La sua è una visione più ampia, che guarda alla storia dei territori: “Pensare di gestire un mondo che esiste fuori di noi è presuntuoso”. Non si tratta di rifiutare ogni forma di intervento, ma di riconoscere che la natura risponde con logiche proprie, non semplificabili. E ogni errore, nella gestione, può amplificare il problema.

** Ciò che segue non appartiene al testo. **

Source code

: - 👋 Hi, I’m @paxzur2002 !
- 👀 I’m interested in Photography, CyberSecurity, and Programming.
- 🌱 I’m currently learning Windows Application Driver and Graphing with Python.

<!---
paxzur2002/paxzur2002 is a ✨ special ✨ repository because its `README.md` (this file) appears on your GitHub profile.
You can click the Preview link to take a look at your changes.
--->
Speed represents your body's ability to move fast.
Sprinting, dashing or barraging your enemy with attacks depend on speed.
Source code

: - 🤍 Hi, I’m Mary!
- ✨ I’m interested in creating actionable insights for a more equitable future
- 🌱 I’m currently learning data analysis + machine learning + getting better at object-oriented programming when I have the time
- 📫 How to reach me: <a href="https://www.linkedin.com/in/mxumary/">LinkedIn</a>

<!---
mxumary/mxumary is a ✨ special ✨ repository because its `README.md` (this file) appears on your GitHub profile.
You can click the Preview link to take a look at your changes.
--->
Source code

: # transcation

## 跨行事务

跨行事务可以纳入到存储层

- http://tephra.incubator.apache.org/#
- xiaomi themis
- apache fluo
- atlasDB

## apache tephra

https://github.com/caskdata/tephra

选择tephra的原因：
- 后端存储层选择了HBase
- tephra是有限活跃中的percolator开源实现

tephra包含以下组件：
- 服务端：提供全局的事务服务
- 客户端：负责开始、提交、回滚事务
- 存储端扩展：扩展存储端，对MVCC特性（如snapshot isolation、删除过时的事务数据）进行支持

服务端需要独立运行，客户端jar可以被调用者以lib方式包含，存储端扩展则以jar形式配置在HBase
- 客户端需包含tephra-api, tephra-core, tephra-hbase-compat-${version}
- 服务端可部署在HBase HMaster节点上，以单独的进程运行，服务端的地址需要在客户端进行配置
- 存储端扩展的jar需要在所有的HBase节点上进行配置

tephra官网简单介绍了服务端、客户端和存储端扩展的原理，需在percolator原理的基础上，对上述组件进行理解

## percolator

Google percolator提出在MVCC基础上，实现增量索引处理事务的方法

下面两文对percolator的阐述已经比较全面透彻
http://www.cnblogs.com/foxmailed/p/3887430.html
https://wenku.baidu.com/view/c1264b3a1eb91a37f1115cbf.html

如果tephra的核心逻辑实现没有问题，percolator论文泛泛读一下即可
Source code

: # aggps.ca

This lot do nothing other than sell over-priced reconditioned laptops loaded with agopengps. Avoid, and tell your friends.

A questo si aggiunge uno studio pubblicato sulla rivista Pest Management Science dalla biologa Giovanna Massei del National Wildlife Management Centre (UK): “Wild boar populations up, numbers of hunters down?”. Lo studio mostra come la crescita dei cinghiali sia un fenomeno europeo e come la caccia non sia in grado di contenerne l’espansione.
Il caso emblematico è quello dei Colli Euganei, in Veneto: 15 anni di abbattimenti, quasi 10.000 cinghiali uccisi, milioni di euro spesi, operai forestali mobilitati e... problema irrisolto. I cinghiali sono ancora lì e ora si chiedono nuove risorse per sparare ancora.
Nel frattempo, il dibattito è acceso. Da un lato cittadini infuriati che non riescono più a usare i giardini, dall’altro amministratori in difficoltà e un'opinione pubblica sempre più polarizzata: tra chi vuole "fare pulizia" e chi ricorda che gli animali si sono adattati a un ambiente che abbiamo alterato noi.
Intanto, i cinghiali continuano a spuntare tra i marciapiedi, i cassonetti e i post indignati. Ma se sparare diventa l’unica risposta, allora è forse l’uomo ad aver perso l’equilibrio. Non il cinghiale.